An area-efficient low-noise CMOS DNA detection sensor for multichannel nanopore applications

Abstract

Abstract In this paper, an area-efficient low-noise DNA detection sensor is presented for multichannel nanopore applications. A resistive-feedback transimpedance amplifier (rf-TIA) is typically employed as a DNA detection sensor to amplify ionic current variations through a nanopore channel and convert it to a useful voltage range.

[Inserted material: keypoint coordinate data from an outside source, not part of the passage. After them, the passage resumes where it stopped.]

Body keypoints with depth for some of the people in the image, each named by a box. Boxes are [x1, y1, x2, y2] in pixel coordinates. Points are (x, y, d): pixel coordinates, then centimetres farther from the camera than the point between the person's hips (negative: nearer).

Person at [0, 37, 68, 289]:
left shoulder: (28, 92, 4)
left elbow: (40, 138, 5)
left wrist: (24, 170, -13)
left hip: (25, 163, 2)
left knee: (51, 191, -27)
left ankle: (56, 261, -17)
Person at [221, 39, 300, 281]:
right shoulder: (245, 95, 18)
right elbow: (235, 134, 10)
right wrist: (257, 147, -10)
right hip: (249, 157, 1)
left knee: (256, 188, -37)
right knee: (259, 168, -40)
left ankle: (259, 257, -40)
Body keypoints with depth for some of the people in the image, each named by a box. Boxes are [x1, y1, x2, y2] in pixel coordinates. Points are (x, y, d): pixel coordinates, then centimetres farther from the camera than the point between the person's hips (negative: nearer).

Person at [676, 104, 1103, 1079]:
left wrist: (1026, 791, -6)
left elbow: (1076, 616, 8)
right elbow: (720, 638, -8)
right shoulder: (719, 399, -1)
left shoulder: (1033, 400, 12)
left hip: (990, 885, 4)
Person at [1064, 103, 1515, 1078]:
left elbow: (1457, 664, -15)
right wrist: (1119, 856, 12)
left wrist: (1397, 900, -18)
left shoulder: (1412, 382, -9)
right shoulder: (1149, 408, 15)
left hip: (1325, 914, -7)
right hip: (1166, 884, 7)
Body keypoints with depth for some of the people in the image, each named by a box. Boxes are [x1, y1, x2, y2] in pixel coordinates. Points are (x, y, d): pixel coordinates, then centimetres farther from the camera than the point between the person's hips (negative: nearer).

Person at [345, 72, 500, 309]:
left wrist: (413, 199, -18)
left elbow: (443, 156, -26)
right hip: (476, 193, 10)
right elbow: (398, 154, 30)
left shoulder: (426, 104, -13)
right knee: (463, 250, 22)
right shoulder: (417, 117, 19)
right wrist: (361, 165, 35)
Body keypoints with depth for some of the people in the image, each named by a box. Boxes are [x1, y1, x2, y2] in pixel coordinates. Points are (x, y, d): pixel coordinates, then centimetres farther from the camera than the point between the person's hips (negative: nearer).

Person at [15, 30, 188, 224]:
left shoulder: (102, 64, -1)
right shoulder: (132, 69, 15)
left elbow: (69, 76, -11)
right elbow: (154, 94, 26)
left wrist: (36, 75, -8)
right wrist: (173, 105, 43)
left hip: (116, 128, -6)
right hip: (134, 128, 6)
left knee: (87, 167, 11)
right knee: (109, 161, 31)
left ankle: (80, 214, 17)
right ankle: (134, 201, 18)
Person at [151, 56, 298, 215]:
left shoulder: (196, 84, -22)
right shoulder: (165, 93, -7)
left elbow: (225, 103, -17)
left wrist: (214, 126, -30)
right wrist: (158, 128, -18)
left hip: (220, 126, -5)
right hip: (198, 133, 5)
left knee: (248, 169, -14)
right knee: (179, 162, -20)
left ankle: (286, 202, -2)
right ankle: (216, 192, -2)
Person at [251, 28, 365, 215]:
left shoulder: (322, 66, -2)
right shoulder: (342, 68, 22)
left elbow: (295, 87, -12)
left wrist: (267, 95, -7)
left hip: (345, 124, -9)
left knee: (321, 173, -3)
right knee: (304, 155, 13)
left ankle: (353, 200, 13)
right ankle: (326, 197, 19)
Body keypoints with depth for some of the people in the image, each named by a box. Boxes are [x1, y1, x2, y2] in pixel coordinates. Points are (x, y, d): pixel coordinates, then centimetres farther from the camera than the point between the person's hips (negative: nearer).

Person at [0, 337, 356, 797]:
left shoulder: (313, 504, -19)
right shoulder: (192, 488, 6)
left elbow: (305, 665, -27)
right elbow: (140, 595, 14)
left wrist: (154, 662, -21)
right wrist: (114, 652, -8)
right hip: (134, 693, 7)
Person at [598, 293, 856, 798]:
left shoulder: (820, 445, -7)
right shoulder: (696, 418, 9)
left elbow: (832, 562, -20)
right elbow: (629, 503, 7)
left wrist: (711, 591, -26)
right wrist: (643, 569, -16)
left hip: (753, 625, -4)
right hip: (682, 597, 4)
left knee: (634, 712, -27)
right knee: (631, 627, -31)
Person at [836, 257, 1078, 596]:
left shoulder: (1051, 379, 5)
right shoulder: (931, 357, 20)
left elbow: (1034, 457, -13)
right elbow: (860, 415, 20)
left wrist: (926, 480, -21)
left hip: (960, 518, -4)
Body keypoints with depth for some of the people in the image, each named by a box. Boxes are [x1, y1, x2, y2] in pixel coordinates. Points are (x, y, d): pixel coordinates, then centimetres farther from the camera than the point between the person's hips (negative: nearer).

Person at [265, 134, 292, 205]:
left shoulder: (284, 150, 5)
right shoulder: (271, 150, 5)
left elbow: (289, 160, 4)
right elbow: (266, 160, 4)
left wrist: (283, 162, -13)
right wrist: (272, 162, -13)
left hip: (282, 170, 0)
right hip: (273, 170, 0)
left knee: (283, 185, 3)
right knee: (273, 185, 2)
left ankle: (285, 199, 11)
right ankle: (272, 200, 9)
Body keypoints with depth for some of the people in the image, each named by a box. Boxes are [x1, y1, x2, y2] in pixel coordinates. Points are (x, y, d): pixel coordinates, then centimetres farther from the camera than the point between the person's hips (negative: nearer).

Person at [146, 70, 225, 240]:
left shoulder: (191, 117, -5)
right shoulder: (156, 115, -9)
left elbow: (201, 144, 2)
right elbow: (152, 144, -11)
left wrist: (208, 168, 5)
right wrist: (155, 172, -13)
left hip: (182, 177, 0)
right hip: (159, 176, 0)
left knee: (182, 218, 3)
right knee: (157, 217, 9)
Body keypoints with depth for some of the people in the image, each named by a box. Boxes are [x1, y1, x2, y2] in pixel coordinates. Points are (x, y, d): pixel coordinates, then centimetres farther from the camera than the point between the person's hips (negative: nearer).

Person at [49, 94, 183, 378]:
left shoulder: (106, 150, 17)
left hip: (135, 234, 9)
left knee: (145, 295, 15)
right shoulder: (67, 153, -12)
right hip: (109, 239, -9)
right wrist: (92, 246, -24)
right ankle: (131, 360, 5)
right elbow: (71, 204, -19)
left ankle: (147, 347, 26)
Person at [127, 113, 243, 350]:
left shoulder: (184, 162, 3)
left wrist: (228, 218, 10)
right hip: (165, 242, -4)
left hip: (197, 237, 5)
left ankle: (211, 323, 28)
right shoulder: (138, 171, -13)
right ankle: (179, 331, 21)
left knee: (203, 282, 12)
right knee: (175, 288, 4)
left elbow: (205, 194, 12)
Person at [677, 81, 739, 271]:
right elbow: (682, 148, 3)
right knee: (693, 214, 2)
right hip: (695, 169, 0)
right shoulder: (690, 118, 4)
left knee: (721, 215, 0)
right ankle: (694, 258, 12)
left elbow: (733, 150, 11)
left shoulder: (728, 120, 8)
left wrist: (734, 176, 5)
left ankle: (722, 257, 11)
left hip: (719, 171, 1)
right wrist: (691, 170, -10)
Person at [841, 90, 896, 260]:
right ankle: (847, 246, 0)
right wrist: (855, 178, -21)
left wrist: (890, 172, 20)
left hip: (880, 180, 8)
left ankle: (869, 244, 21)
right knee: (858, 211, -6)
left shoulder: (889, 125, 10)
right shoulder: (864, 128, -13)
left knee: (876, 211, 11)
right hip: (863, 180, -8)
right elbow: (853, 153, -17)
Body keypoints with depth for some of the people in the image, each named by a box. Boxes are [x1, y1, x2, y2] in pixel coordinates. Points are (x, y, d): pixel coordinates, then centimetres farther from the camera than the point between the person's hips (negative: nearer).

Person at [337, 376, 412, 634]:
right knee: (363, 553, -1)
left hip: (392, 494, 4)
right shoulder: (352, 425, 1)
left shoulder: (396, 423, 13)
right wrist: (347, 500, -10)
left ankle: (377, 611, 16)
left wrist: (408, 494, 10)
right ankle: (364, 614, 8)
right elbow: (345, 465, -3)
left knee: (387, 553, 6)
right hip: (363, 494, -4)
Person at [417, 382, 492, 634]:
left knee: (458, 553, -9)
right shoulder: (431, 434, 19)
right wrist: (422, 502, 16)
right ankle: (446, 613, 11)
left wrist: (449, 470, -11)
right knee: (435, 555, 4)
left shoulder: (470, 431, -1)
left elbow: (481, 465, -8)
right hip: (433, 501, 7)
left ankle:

However, big feedback resistors occupy large areas and limit the number of the DNA detection sensors that can be integrated on a given chip area for multichannel nanopore sensing. In this work, we propose a novel pseudo-resistor technique to drastically reduce the feedback resistor size. We will first review conventional pseudo resistors and then describe the new technique using a deep N-well NMOS transistor that is free from body effect. A DNA detection sensor, adopting the novel pseudo resistor, is fabricated in a 0.35 μm CMOS process and is tested using an α-hemolysin (α-HL) protein nanopore for detection individual molecules of single-stranded DNA (ssDNA) that pass through the 1.5 nm-diameter aperture. The active die area is reduced by almost 90% allowing a near 10-fold increase in the number of channels on a silicon chip. In future work, the refined CMOS DNA detection sensor arrays will functionalize multichannel nanopores formed in integrated microfluidic devices for high-throughput DNA analysis.